Instruction: Each record here should be printed again exactly; please leave its pictures out.

Source data:
----
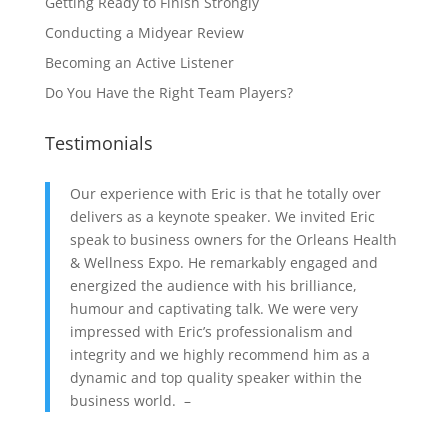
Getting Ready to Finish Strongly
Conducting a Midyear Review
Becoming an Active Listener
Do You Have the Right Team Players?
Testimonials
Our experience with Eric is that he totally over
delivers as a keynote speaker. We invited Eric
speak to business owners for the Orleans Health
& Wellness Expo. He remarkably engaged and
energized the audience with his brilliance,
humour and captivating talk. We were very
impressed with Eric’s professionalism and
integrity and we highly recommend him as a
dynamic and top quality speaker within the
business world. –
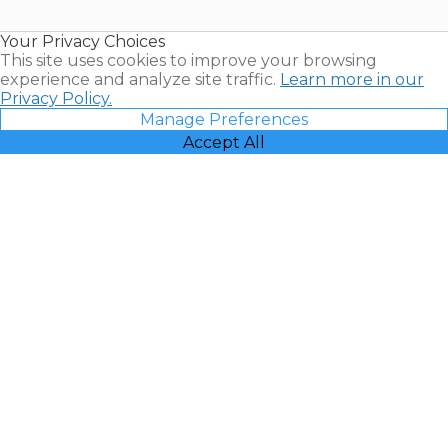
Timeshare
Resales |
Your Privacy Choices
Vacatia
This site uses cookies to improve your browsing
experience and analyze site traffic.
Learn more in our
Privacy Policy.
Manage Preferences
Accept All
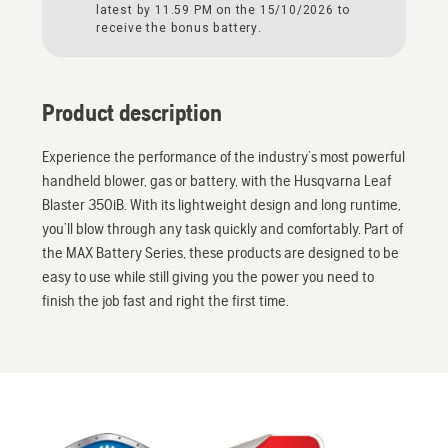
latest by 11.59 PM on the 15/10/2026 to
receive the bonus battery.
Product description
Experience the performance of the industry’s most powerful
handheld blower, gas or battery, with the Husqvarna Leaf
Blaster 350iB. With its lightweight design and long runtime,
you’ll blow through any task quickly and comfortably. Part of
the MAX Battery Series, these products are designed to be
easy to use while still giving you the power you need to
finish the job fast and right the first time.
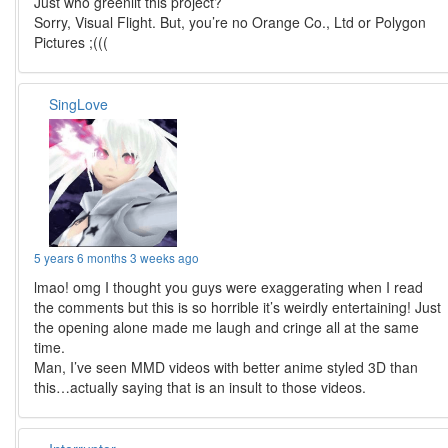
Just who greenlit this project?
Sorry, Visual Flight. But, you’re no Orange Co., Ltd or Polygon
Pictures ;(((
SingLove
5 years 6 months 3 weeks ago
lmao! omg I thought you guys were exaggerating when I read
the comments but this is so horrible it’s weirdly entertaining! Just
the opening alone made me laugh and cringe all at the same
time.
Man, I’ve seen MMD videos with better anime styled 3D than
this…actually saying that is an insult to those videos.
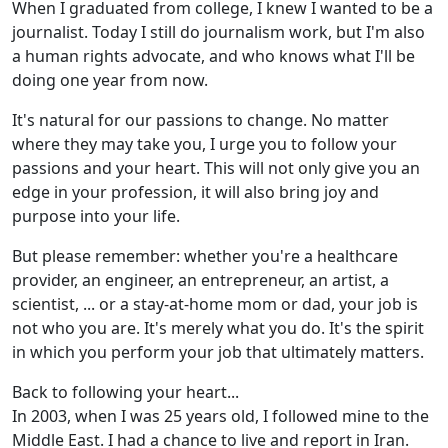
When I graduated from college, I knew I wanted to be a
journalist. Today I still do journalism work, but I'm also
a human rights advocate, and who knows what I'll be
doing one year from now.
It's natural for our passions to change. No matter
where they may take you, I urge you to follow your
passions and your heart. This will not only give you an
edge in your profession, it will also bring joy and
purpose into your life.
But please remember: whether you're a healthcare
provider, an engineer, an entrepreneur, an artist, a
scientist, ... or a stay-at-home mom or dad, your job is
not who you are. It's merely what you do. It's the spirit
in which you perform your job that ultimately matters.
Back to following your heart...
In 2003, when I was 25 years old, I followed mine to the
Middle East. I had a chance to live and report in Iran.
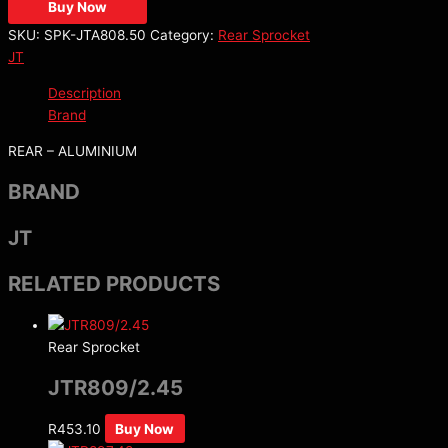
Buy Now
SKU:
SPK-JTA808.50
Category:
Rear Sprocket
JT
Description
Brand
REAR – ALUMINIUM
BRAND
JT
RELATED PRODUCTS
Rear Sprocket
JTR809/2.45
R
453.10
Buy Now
----
Output for this task:
Getting Ready to Finish Strongly
Conducting a Midyear Review
Becoming an Active Listener
Do You Have the Right Team Players?
Testimonials
Our experience with Eric is that he totally over
delivers as a keynote speaker. We invited Eric
speak to business owners for the Orleans Health
& Wellness Expo. He remarkably engaged and
energized the audience with his brilliance,
humour and captivating talk. We were very
impressed with Eric’s professionalism and
integrity and we highly recommend him as a
dynamic and top quality speaker within the
business world. –
Timeshare
Resales |
Your Privacy Choices
Vacatia
This site uses cookies to improve your browsing
experience and analyze site traffic.
Learn more in our
Privacy Policy.
Manage Preferences
Accept All
latest by 11.59 PM on the 15/10/2026 to
receive the bonus battery.
Product description
Experience the performance of the industry’s most powerful
handheld blower, gas or battery, with the Husqvarna Leaf
Blaster 350iB. With its lightweight design and long runtime,
you’ll blow through any task quickly and comfortably. Part of
the MAX Battery Series, these products are designed to be
easy to use while still giving you the power you need to
finish the job fast and right the first time.
Just who greenlit this project?
Sorry, Visual Flight. But, you’re no Orange Co., Ltd or Polygon
Pictures ;(((
SingLove
5 years 6 months 3 weeks ago
lmao! omg I thought you guys were exaggerating when I read
the comments but this is so horrible it’s weirdly entertaining! Just
the opening alone made me laugh and cringe all at the same
time.
Man, I’ve seen MMD videos with better anime styled 3D than
this…actually saying that is an insult to those videos.
When I graduated from college, I knew I wanted to be a
journalist. Today I still do journalism work, but I'm also
a human rights advocate, and who knows what I'll be
doing one year from now.
It's natural for our passions to change. No matter
where they may take you, I urge you to follow your
passions and your heart. This will not only give you an
edge in your profession, it will also bring joy and
purpose into your life.
But please remember: whether you're a healthcare
provider, an engineer, an entrepreneur, an artist, a
scientist, ... or a stay-at-home mom or dad, your job is
not who you are. It's merely what you do. It's the spirit
in which you perform your job that ultimately matters.
Back to following your heart...
In 2003, when I was 25 years old, I followed mine to the
Middle East. I had a chance to live and report in Iran.
Buy Now
SKU:
SPK-JTA808.50
Category:
Rear Sprocket
JT
Description
Brand
REAR – ALUMINIUM
BRAND
JT
RELATED PRODUCTS
Rear Sprocket
JTR809/2.45
R
453.10
Buy Now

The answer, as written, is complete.